Why Australian democracy is broken

I didn’t realise how angry I was.

The realisation hit me recently at Bella Union, the bar nestled in the bosom of the Victorian Trades Hall Council building. I was at the Bella Union with a boatload of writers, publishers, editors and booksellers to farewell Martin Shaw, one of Melbourne’s most beloved booksellers at Readings. Martin was moving to Germany with his family and the local literary scene wanted to show him how much he would be missed, so, on a cold Melbourne night, people came to drink beer, tell tales about Martin and dance to a pickup band whose players were all Readings staff members.

After the speeches and dancing I struck up a conversation with a publisher and he mentioned The Killing Season documentary about the implosion of the Rudd-Gillard-Rudd Government.

And then it happened.

I started ranting. I ranted about the lost opportunities of that former Federal Government. I ranted about the shortcomings of the current Federal Government. I ranted about the fact that Australia’s political classes had suffered from the policy equivalent of bulimia since the 2001 Federal election – constantly swallowing and regurgitating the so-called ‘border protection’ issue instead of resolving the humanitarian crisis of refugee resettlement.

As I ranted I found myself surprised by the depths of my anger. And I suspect I’m not the only voter throwing their toys out of the cot at the very mention of federal politics, because, let’s face it, our capital is drowning in a moronic tide of partisanship.

My anger management issues date back to 2001 – the year of the Tampa election and the birth of ‘border protection’ as an issue of national obsession.
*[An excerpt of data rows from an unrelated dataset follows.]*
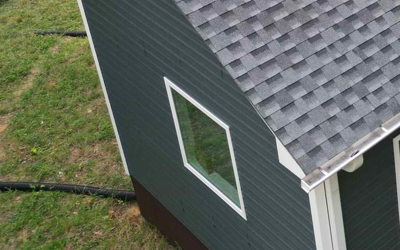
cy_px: -87
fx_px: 785
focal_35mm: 72
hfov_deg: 24.8
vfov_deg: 16.9
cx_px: 522
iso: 130
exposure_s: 1/200
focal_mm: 6.72
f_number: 1.7
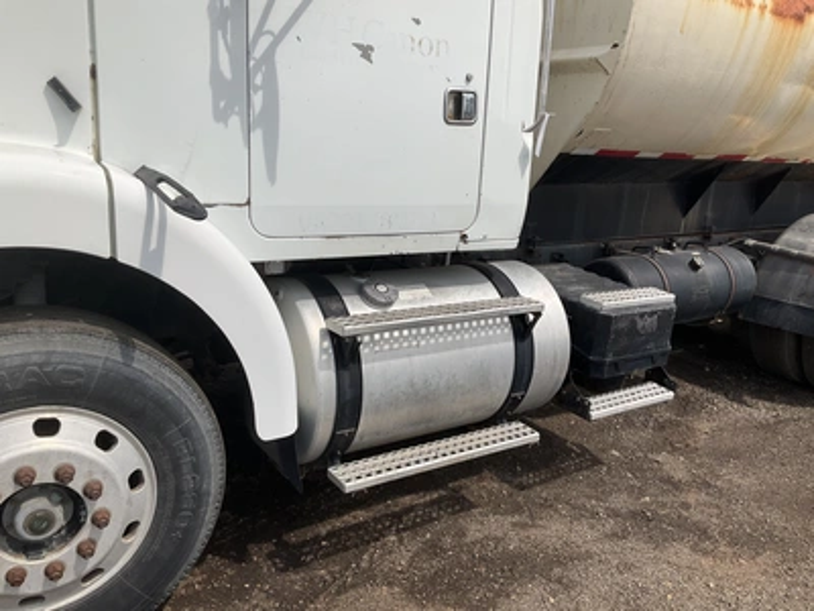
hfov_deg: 61.7
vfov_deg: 48.2
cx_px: 407
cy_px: 306
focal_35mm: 29
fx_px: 682
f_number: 1.8
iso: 25
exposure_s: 1/2959
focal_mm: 3
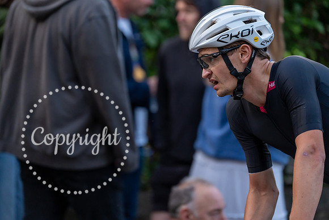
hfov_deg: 12.1
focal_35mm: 170
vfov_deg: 8.1
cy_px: 110
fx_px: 1554
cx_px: 164
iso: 1250
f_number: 2.8
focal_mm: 170
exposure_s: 1/1000
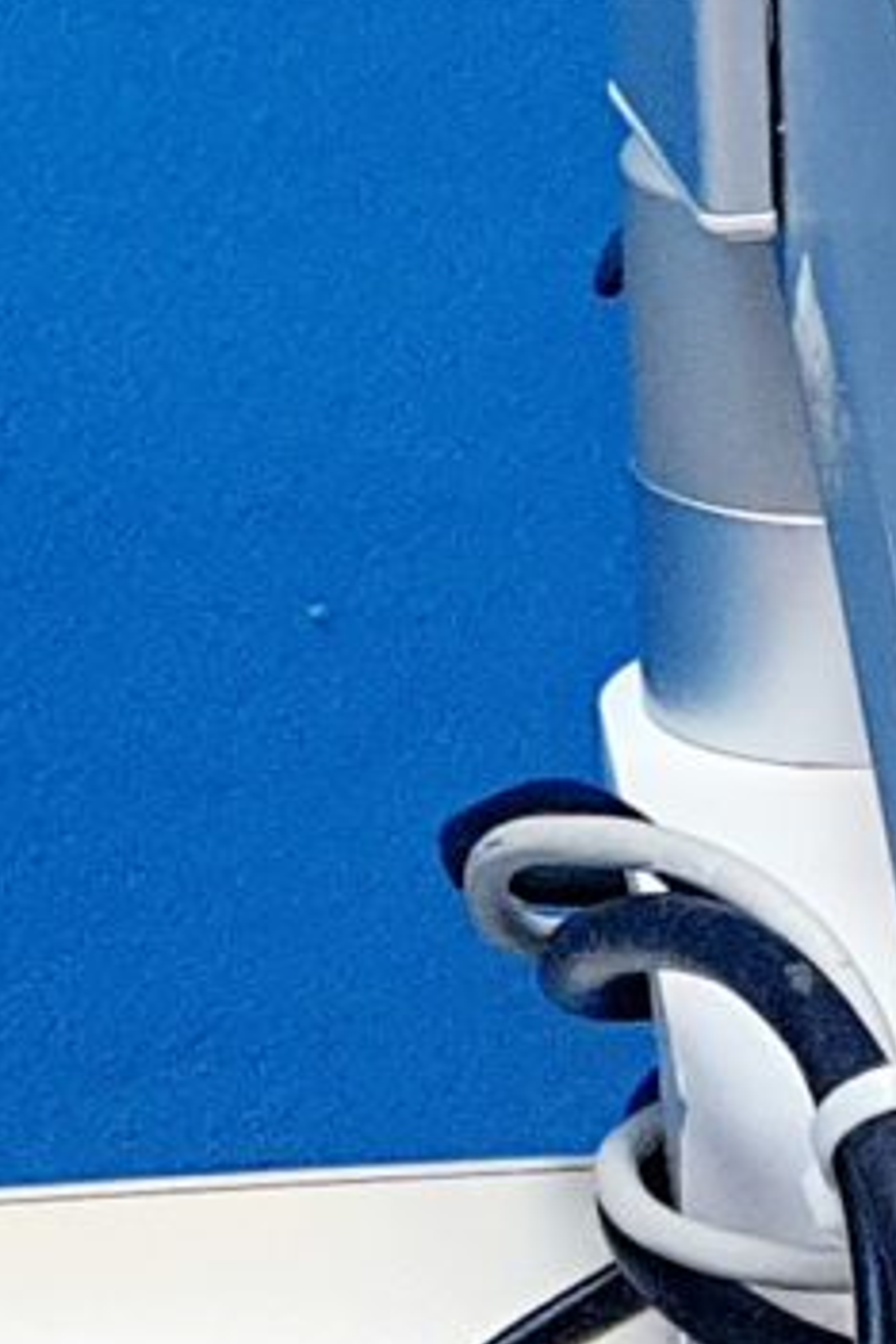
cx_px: 973
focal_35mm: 197
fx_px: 7354
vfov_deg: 9.9
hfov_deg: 6.9
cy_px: 2363
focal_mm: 4.3
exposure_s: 1/50
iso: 320
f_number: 2.4
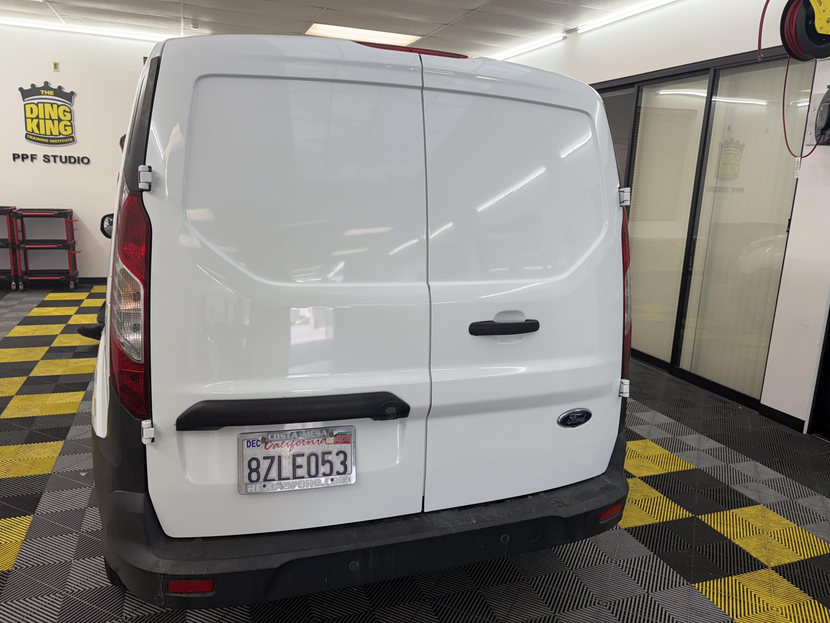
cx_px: 415
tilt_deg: -7.8
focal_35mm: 26
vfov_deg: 53.1
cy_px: 312
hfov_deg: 67.3
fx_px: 623
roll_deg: -2.0
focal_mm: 5.96
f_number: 1.6
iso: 40
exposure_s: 1/120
The demonising of refugees by the Coalition under John Howard – with the acquiescence of Labor’s Kim Beazley – was unforgiveable.

It was also a turning point. Ever since the amoral election of 2001, the Coalition has been reluctant to let go of an issue that is proven electoral gold – winning support from former One Nation supporters while driving a wedge between Labor’s inner city and outer suburban supporters. And Labor has – for 14 years and counting – been unable to resolve what too many see as a political conundrum rather than a moral test.
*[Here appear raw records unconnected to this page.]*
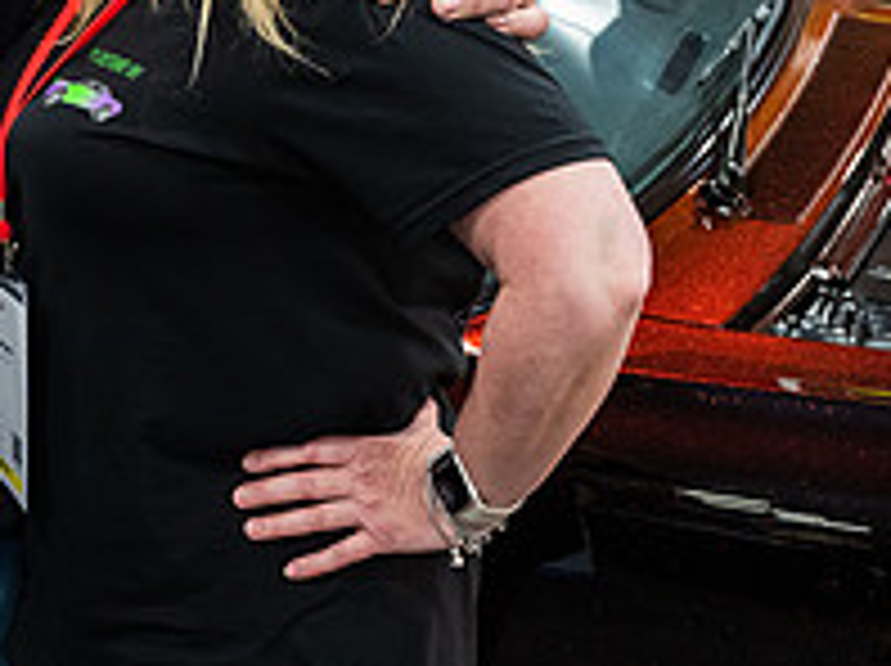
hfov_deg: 20.4
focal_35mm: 93
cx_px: -11
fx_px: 2391
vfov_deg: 15.4
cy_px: -65
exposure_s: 1/200
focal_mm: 32
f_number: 4
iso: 4000
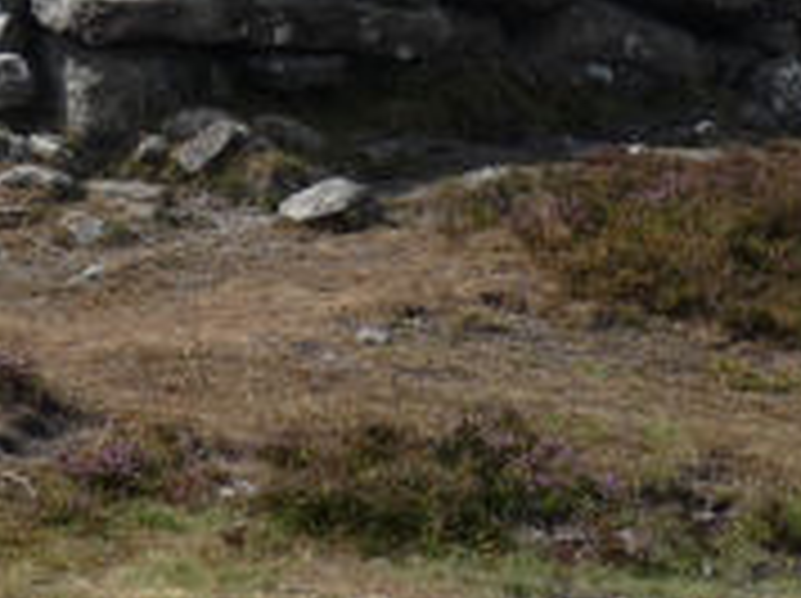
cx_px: 86
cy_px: -121
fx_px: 3905
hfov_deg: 11.6
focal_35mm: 169
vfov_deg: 8.7
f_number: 3.9
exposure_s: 1/800
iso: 80
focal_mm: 9
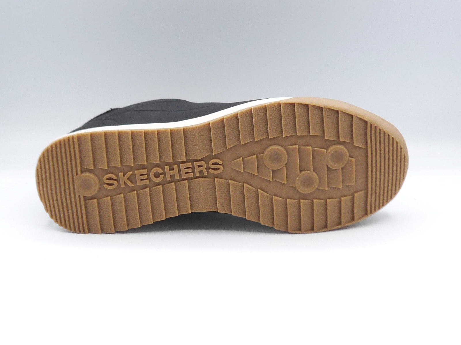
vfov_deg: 29.7
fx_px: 653
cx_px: 230
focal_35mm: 49
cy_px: 172
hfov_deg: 38.9
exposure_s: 1/200
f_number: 4
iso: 100
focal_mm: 4.8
As a consequence, politically speaking, we are still living in John Howard’s Australia. The democratic and multicultural Australia of Paul Keating, Bob Hawke and Malcolm Fraser has been in retreat for more than a decade – and, as the surfacing of Islamic and anti-Islamic extremists shows, the retreat is in danger of turning into a rout.

The trouble is that, since 2001, Australia’s political metabolism has changed. Before 2001, the maxim was that good policy was good politics: that the surest way to win and retain power was to come up with the best program for running and reforming the country. Howard’s victory in 2001 – on the back of the Tampa as well as a raft of blatant vote-buying policies that were bad for governance, but worked a treat – made a lie of that maxim. Along the way, the media became more economically unstable and editorially hysterical, the electorate more volatile and the issues deemed worthy of prolonged debate more self-absorbed. That is why Australia – despite being the wealthiest it has been since the height of the Gold Rush – is more insular and selfish.

Ultimately, though, the change that broke the Australian model of democracy was Howard’s 2001 victory. Prior to 2001, our adversarial model of democracy worked because the major parties felt they had to come up with a policy platform – or, as Gough Whitlam put it, ‘The Program’ – for government. This forced Oppositions to come up with new ideas.

After 2001, political parties in opposition – especially in the Federal sphere – stopped working up substantial policy platforms. Instead, they focused relentlessly on the politics. One of the by products of the rise of this moronic tide of partisanship is that Canberra wasted a decade.

Canberra has neither instigated nor sustained one significant national reform since the introduction of the Goods and Services Tax in 2001. If you don’t believe me consider the evidence: the National Disability Insurance Scheme was instigated by grassroots disability advocates rather than Canberra, the partly-implemented National Reform Agenda was instigated by the Bracks-Brumby Government rather than Canberra, and neither John Howard’s industrial relations reforms nor Julia Gillard’s carbon trading scheme survived the change of governments.

And now the Mining Boom is over. And the nation is unprepared. And it is the Australian people who will pay the price for this lost decade and a half. And that is why I am angry.